RECORDS SHOWN:
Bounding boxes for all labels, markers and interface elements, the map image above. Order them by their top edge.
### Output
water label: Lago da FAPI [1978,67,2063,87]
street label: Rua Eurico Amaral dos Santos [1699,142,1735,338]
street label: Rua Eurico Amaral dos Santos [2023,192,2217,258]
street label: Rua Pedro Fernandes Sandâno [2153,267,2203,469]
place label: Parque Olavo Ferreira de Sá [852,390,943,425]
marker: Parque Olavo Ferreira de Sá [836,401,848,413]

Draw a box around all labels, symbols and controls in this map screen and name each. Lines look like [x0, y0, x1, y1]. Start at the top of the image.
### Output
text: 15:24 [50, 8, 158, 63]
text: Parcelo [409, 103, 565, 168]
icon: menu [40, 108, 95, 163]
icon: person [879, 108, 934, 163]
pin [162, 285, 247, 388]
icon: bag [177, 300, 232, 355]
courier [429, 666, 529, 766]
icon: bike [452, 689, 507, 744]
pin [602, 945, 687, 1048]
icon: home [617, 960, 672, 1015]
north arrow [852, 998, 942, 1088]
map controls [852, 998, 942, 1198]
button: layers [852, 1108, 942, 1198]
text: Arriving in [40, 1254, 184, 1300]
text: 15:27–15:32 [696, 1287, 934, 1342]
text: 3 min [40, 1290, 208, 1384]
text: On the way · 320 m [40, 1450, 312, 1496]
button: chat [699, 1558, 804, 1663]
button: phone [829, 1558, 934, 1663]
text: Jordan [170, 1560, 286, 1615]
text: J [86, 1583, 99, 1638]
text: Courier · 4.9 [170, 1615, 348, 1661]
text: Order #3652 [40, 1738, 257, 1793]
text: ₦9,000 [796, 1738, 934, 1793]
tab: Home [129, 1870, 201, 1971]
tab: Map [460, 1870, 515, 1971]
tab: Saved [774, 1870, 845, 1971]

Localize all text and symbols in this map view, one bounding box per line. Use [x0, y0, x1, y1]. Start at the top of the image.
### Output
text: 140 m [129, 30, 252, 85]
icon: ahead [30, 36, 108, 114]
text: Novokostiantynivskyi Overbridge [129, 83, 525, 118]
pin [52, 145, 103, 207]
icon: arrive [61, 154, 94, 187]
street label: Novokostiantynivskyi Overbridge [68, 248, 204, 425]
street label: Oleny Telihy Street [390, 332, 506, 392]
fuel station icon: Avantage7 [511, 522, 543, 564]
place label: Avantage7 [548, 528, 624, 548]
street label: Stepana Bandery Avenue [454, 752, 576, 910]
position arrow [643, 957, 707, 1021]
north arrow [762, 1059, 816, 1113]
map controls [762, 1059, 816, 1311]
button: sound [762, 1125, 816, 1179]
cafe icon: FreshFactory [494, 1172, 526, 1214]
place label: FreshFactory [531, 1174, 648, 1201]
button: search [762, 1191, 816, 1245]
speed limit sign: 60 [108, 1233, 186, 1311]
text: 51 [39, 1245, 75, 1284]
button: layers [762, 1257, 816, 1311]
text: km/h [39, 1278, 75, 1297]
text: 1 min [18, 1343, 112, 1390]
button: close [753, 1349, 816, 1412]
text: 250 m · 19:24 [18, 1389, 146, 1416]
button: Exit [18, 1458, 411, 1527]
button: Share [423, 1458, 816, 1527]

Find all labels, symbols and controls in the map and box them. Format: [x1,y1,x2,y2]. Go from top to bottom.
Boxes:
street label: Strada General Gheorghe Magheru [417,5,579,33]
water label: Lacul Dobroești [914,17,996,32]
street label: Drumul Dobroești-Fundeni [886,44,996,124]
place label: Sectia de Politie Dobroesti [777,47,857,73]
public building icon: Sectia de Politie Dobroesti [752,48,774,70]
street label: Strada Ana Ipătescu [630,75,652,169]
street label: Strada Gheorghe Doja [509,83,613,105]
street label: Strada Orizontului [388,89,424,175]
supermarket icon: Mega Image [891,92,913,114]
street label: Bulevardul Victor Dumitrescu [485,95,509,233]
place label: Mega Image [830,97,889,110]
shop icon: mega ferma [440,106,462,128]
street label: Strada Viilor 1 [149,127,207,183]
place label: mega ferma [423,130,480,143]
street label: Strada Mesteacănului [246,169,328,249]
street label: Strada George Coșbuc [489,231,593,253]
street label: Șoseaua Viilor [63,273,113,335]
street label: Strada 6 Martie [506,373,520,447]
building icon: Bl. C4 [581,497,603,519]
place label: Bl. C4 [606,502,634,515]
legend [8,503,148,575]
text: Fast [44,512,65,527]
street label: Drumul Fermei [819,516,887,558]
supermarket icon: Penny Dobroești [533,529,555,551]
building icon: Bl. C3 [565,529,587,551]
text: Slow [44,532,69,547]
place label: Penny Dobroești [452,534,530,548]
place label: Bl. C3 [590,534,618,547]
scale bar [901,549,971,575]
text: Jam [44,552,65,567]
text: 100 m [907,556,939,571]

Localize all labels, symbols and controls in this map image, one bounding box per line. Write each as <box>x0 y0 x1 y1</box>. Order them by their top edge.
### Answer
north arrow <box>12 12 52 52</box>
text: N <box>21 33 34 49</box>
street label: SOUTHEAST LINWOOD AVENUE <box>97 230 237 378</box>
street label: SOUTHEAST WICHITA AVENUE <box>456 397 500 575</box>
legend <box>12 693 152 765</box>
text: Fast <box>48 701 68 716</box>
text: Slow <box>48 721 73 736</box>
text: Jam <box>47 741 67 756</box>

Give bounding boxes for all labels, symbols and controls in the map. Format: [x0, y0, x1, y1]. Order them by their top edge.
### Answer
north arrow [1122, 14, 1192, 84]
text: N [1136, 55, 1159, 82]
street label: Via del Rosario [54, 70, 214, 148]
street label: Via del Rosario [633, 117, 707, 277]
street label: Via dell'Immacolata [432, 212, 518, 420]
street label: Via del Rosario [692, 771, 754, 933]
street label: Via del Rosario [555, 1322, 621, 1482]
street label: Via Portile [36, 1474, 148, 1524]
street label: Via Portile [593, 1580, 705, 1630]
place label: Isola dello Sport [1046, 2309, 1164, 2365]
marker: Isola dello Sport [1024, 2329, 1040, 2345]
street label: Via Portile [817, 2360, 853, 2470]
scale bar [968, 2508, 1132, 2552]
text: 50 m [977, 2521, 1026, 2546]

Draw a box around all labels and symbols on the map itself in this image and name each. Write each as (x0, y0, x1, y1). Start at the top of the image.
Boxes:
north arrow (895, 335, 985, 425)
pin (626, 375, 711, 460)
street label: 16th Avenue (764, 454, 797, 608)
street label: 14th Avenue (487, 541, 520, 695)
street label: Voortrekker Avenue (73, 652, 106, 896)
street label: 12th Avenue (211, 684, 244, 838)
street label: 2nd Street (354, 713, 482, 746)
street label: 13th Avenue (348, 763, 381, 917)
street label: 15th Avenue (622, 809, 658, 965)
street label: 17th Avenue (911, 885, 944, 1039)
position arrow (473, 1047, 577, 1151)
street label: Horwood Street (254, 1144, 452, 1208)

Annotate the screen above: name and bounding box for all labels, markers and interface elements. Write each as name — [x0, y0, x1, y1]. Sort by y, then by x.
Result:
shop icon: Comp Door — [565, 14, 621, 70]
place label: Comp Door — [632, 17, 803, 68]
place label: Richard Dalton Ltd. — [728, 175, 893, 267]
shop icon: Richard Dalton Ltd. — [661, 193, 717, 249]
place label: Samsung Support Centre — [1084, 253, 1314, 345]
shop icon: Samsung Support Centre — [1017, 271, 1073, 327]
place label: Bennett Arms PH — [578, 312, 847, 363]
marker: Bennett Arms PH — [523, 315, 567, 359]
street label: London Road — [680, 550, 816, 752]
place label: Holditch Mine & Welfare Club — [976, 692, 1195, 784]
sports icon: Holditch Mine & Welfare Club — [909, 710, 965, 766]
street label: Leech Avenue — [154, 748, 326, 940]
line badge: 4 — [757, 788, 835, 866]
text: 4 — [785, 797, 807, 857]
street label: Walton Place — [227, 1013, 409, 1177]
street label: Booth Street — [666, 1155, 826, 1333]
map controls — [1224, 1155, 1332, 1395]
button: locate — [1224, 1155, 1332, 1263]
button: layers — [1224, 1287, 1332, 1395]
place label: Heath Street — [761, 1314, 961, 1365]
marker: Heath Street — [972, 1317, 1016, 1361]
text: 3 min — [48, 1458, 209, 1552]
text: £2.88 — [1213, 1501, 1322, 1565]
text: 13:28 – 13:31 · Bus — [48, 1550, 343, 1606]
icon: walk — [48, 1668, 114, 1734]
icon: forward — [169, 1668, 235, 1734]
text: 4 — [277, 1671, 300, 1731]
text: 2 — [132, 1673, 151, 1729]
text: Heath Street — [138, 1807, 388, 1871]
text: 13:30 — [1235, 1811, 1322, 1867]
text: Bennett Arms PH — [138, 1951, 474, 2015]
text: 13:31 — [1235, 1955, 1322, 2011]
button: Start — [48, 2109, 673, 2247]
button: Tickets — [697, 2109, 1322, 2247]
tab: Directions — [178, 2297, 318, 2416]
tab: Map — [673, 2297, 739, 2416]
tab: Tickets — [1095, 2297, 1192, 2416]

EXERCISE DESCRIPTION:
Scan the listing for the string "Draw" and copy every line that carries it.

SOLUTION TO THIS PROBLEM:
Draw a box around all labels, symbols and controls in this map screen and name each. Lines look like [x0, y0, x1, y1]. Start at the top of the image.
Draw a box around all labels and symbols on the map itself in this image and name each. Write each as (x0, y0, x1, y1). Start at the top of the image.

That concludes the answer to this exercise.